Segmentation annotation records:
START

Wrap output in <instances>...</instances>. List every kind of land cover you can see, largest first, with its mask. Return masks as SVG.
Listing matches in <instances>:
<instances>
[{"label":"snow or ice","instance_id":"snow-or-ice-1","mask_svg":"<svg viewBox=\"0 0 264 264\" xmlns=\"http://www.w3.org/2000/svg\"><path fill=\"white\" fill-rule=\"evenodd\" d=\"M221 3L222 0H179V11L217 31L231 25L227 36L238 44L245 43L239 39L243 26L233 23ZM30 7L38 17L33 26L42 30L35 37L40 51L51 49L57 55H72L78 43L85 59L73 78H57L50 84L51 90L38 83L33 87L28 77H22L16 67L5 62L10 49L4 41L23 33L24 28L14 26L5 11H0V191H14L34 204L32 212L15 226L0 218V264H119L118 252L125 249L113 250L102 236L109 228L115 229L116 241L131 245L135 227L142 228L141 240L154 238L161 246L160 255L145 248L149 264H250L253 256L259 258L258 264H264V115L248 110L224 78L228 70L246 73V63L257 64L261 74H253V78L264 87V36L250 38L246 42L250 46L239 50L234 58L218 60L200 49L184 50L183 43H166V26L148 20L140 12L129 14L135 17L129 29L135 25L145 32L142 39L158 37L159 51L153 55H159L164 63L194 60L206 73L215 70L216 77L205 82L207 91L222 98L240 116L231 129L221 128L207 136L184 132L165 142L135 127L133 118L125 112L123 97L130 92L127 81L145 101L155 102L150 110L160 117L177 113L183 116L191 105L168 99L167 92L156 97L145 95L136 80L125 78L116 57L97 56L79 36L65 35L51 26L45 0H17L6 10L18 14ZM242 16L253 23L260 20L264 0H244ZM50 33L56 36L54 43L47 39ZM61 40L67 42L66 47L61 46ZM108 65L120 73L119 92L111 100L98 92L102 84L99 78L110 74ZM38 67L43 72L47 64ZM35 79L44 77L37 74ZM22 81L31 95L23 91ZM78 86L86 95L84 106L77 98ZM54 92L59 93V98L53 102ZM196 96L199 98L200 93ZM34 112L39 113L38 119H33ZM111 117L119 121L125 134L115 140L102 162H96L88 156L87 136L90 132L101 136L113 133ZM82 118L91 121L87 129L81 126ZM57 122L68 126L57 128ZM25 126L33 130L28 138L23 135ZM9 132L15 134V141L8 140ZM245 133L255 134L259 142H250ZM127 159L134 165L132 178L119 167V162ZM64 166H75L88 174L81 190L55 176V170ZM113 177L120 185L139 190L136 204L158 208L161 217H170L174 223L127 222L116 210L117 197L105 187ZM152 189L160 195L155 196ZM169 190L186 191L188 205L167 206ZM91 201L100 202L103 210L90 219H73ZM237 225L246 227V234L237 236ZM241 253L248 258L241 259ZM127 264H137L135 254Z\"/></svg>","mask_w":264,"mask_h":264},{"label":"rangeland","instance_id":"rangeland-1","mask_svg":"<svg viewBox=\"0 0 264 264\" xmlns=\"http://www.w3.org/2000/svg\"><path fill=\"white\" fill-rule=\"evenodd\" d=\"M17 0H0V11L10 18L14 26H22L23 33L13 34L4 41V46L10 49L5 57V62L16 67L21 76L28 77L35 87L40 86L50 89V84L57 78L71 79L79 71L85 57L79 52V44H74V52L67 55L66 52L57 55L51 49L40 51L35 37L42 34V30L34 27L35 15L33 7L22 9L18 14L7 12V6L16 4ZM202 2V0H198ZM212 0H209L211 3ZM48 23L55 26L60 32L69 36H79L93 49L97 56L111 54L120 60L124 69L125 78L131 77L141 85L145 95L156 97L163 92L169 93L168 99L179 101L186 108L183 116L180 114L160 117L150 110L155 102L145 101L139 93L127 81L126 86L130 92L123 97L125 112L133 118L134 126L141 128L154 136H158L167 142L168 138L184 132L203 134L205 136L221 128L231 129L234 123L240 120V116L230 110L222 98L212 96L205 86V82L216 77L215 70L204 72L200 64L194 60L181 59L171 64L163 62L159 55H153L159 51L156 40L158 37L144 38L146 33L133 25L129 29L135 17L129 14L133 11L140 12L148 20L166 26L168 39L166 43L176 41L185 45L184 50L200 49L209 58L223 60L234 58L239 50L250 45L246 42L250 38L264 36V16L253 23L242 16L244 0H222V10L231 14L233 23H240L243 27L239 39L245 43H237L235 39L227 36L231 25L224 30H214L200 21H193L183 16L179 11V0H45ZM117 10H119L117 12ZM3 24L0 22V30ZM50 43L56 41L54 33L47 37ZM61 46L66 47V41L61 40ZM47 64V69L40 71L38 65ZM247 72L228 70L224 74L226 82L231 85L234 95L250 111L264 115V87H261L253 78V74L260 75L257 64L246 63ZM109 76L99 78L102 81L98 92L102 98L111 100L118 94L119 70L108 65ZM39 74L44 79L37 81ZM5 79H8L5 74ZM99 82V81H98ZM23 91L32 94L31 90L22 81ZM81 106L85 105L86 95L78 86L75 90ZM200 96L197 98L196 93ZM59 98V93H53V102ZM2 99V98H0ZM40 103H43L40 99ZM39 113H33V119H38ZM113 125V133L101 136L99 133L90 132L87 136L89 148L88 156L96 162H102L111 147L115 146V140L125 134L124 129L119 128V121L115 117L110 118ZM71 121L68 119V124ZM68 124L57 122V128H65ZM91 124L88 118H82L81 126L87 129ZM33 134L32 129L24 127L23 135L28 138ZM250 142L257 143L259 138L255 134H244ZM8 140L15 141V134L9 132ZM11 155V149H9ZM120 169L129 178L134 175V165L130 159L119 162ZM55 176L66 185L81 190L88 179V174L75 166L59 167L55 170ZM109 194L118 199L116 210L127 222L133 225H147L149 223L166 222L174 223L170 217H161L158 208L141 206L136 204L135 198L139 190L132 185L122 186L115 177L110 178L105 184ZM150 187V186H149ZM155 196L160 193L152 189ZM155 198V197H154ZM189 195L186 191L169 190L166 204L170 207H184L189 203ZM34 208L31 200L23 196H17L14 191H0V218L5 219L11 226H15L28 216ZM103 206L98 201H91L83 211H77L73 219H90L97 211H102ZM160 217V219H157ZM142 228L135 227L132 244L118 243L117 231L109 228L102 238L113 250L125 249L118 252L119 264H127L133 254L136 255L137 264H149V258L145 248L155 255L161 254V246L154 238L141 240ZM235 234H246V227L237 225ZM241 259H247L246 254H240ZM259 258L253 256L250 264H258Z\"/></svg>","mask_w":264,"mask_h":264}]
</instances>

END

**Task directions**
Filter the data above down to the lines that contain the string "instances", and copy each of those lines.

**Exercise answer**
Wrap output in <instances>...</instances>. List every kind of land cover you can see, largest first, with its mask. Return masks as SVG.
Listing matches in <instances>:
<instances>
</instances>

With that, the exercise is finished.